David Rasner, a longtime Kent board member, said Monday that there was still plenty of George Washington at the museum, including Charles Willson Peale's 1772 portrait; Rembrandt Peale's image from life, 1795; Gilbert Stuart's "Athenaeum" portrait, c. 1798; a Chinese Export reverse painting on glass after the Stuart from the early 1800s, and a full-length finished 1784 portrait by Joseph Wright along with his 1783 study for the portrait.

"All the George Washingtons deaccessioned were the lesser George Washingtons," Rasner said - redundant, in poor condition, or unrelated to Philadelphia. (A portrait by Thomas Sully sold for $9,000 in September; another Washington by Adolf Ulrik Wertmuller fetched $55,000 at the same time - by far the most paid for any Washington.)

Sand said this year that the sales did not represent a "fire sale" and that the institution was "building for our future."

At the time of the Inquirer report in February, no critical voices were raised, but elsewhere in the country, such institutions as Fisk and Brandeis Universities were criticized for their own proposals to sell artwork to fund capital expenses or even operations.
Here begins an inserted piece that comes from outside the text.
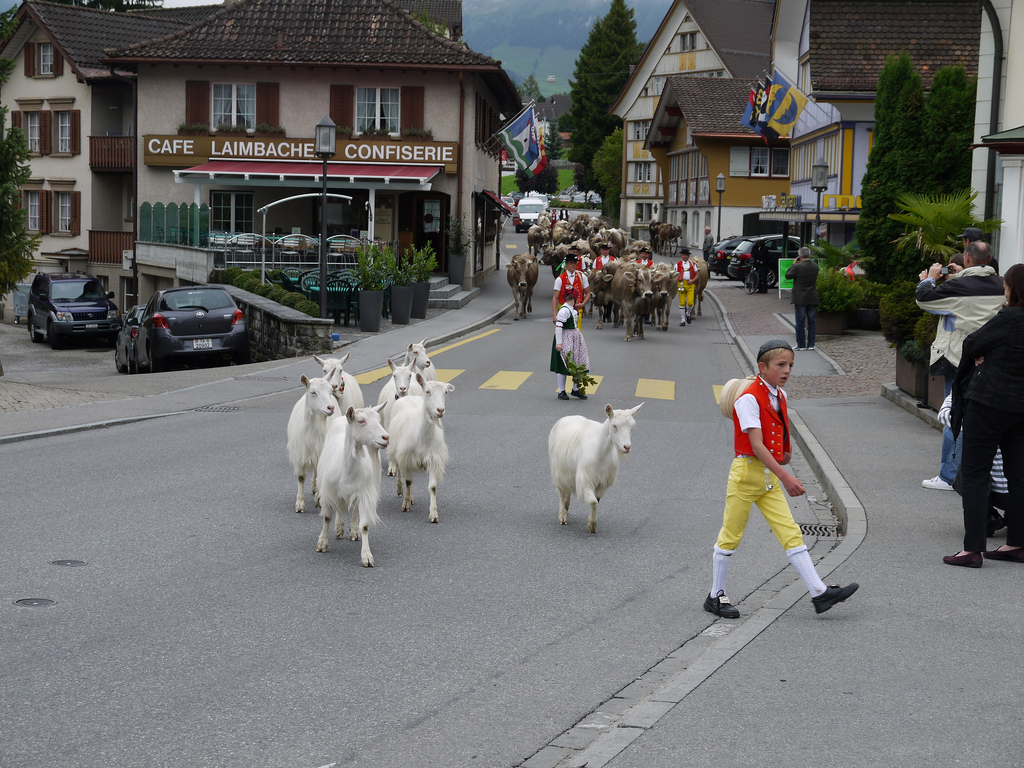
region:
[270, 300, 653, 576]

In Philadelphia, Jefferson University, the Pennsylvania Academy of the Fine Arts, and the Philadelphia Museum of Art have all faced strong criticism over the sale of art.

Chris Davis, Atwater Kent acting director, said some of the sale money had been allocated to an acquisition fund.
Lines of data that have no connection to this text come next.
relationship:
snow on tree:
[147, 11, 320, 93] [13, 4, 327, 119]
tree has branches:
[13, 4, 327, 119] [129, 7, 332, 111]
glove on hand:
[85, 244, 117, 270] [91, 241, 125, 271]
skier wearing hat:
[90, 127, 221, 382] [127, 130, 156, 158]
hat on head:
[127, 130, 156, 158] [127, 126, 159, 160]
She said the museum had not had functioning climate controls in its main building for years, and works in storage had moved from one city-leased warehouse to another.

But a new dedicated facility in East Falls has finally enabled the museum to control the environment for its collection of 100,000 objects, artworks, documents, and prints.

This has been particularly important since the museum more than a decade ago became the steward of artifacts once belonging to the Historical Society of Pennsylvania.

Kim Sajet, head of the historical society, noted that the auctioned Raphaelle Peale still life and several other works sold by the Atwater Kent once belonged to her institution. In the 1990s, however, the historical society decided to focus completely on its archival materials and transferred about 10,000 items to the Atwater Kent.

In culling its collection, Sajet said, the Atwater Kent has "done a very thorough and great job" of winnowing.

The historical society receives 50 percent of proceeds from sales of works originally in its collection, she acknowledged, which goes directly into a fund restricted to care and conservation of society archives. "We think [Atwater Kent officials] have done a yeoman's job of looking after the collection," she said.

Kent officials said deaccessioning was ongoing, declining to specify what might be on the block.

Croce certainly does not argue that such sales raise legitimate questions. But he says the Atwater Kent, long a repository of just about anything, needs both to focus its collection and to house it in a safe environment.

Davis, the interim director, noted that the museum had been unable to mount exhibitions with loaned materials because institutions were unwilling to place their artifacts at risk in the Kent's erratic environment.

Now, Croce said, the museum will be able to borrow. And with a new focus on the city, he hopes to reconnect with Philadelphia residents - a gallery curated by neighborhood groups, a sports-focused rotating exhibition.

Until the museum fully reopens, a series of monthly talks - Jerry Blavat on doo-wop, Amy Finkel on antique samplers, the chocolatiers from Shane's Candies on sweets - is being scheduled.

Calling the museum a "work in progress," Rasner said, "We're trying to reinvent ourselves. It's not going to be 'that dusty old museum' anymore."

Croce said partnerships with area institutions would help build programming and funding. Changing exhibitions will reintroduce visitors to the museum. Issues regarding sales will be addressed openly. He said transparency in operations would be key.

"This is the moment," Croce said. "This institution is poised to reaffirm itself."